All that visceral emotion rattled him. He wasn’t supposed to want a woman who argued with him, who cut him down with a smirk, who refused to fit the mold. But here she was, all compelling energy, sharp-tongued and relentless, and his system couldn’t stop tracking her. Couldn’t stop wanting .
She wasn’t going to go easily into that civilian box. His body already knew the truth. She wasn’t just a civilian. She was temptation wrapped in flame, and no matter how many times he told himself to stand down, the pull only tightened.
He yanked his mind back like it had tried to walk off a cliff. Unacceptable. No protocol. No way in hell. She was a trouble. A mission risk. A complication he couldn’t afford.
He dragged air into his lungs, forcing his body back under control. She was fire in his head, but he needed cold steel in his voice.
“Shortcake,” he said, quieter now, but the rasp still bled through.
He leaned in, close enough that her breath mingled with his, not caring that the others heard.
“This isn’t a democracy. You’re ours to protect.
That’s final. Collect your goddamn data if it keeps you from fighting me…
ah…us every step, but don’t think for a second we’ll ever let you out of our sight. ”
Her throat worked as she swallowed. For a breath, she looked like she wanted to argue again.

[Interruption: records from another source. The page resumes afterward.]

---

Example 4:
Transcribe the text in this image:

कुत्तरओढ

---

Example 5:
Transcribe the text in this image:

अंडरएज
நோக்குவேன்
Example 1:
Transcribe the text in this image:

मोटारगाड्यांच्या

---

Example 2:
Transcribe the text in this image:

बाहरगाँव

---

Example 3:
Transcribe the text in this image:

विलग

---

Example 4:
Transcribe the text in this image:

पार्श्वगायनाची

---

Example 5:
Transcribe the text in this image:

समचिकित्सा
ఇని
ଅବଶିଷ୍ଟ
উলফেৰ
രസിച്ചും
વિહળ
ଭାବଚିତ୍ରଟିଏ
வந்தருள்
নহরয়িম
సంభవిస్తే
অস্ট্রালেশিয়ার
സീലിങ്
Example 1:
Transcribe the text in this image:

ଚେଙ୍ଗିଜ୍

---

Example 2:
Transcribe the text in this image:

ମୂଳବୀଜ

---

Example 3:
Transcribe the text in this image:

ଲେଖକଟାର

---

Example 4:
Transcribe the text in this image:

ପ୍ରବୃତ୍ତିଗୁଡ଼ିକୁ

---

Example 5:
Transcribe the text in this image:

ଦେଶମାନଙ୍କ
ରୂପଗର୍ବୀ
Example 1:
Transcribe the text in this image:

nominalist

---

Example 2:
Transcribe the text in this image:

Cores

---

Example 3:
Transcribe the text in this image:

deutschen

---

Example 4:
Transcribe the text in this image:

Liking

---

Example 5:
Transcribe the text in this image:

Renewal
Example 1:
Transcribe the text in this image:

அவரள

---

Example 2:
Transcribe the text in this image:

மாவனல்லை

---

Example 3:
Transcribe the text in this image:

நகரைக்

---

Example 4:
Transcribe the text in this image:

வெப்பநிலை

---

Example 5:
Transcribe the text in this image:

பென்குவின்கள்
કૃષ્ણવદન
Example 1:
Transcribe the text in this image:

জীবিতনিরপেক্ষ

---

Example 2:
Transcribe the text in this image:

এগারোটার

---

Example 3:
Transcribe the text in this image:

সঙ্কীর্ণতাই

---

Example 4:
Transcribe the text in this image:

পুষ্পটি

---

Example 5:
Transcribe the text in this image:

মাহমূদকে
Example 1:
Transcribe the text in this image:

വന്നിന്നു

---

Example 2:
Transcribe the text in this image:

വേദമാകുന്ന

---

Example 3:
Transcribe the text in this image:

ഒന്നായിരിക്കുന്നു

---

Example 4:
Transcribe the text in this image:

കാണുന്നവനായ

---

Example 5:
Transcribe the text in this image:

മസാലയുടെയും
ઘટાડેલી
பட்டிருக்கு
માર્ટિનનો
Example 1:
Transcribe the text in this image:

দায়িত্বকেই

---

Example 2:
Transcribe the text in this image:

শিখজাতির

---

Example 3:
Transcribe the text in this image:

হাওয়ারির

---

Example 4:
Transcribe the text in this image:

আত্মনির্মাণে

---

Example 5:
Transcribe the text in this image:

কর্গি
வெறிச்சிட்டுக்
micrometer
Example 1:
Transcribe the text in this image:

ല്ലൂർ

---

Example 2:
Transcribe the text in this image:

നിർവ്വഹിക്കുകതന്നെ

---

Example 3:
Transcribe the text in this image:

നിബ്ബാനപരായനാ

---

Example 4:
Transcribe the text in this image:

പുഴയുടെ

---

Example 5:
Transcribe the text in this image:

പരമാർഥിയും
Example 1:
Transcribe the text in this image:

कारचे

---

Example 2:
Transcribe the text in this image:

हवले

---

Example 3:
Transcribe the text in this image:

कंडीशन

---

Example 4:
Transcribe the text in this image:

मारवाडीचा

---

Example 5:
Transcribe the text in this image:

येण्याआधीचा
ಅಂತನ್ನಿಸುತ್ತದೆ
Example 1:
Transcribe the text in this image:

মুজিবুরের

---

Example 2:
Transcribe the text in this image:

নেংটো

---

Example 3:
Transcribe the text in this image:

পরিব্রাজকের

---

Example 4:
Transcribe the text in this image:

Then her eyes flicked to Beast, sprawled at his side, tongue lolling like the dog had already chosen her.
The corner of her mouth twitched. Just enough to drive him insane, spiking a heat he shoved down hard.

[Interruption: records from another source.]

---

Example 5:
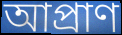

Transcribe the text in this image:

আপ্রাণ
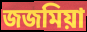
জজমিয়া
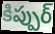
కిప్పుర్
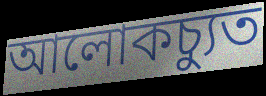
আলোকচ্যুত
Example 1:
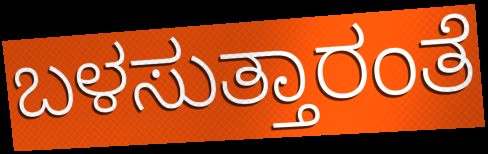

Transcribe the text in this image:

ಬಳಸುತ್ತಾರಂತೆ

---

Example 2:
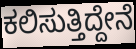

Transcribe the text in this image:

ಕಲಿಸುತ್ತಿದ್ದೇನೆ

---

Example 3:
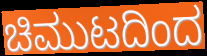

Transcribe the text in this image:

ಚಿಮುಟದಿಂದ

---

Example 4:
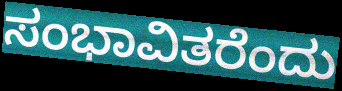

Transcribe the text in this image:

ಸಂಭಾವಿತರೆಂದು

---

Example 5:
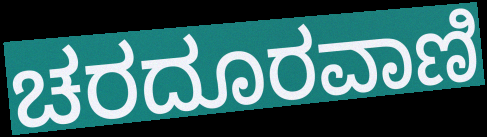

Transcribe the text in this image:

ಚರದೂರವಾಣಿ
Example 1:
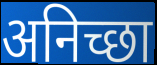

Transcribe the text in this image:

अनिच्छा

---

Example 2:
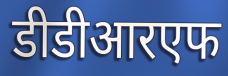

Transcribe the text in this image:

डीडीआरएफ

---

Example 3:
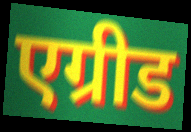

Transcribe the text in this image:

एग्रीड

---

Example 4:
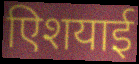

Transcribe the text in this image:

एिशयाई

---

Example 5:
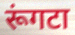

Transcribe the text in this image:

रूंगटा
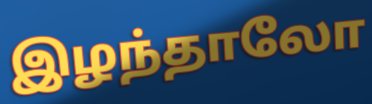
இழந்தாலோ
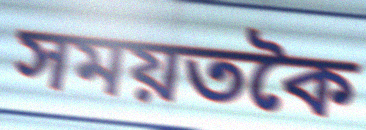
সময়তকৈ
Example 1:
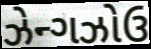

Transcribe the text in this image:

ઝેન્ગઝોઉ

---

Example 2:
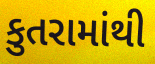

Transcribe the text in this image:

કુતરામાંથી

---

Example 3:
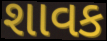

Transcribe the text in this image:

શાવક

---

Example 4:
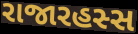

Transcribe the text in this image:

રાજારહસ્સ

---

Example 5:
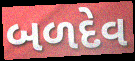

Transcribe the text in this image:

બળદેવ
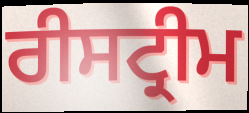
ਰੀਸਟ੍ਰੀਮ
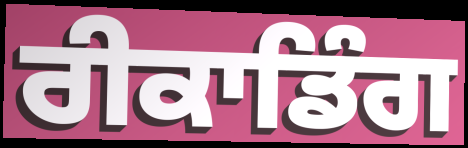
ਰੀਕਾਡਿੰਗ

“This might not be a democracy, but I’m not in the military, and you can’t order me around. But your proposal does have merit. I’d rather not be a dead PhD student. I can work with this.” She looked at Tex. “I’m absolutely not saluting you.”
Tex cracked a grin. “Deal, Emily Shade.”
Brawler turned his head, focusing on the trees instead of her. That kick of humor sent a sensation through him that made him both laugh and tighten his jaw. The impact of Emily still buzzed in his teeth.
He would rather she yelled at him. Anger he understood. Anger he could fight. But this…this quiet warmth flooding his chest was foreign terrain, and it left him unarmed. He anchored himself with Beast’s steady presence, his teammates’ resolve, jaw tight.
She was alive, and she was staying that way. Whether she liked it or not.
Tex’s eyes tracked her as she settled her pack, then cut to Brawler. The look was sharp, but his mouth tugged at the corner. “You found her, and we all know she’s trouble. I’ve got the bruised shins to prove it. So watch her like a hawk. She’s your responsibility now.”
The words landed like a weight Brawler already carried but hearing them out loud sealed it. Emily Shade wasn’t just an unpredictable complication, wasn’t just a cute nickname. She was his.
If it went sideways, if her presence jeopardized the mission, the lives of the Marines they were after, or the team under his watch, his ass would be in a sling. At best, a sharp reprimand. At worst, the end of a career he loved.
That should have been enough to shove her into the civilian box and slam it shut. But it wasn’t. Not when her red hair caught the dim light, her mouth curved with defiance, and her sheer presence curled straight into his chest.
She was fire, and she was his to guard. Christ, he wanted to be burned to ash.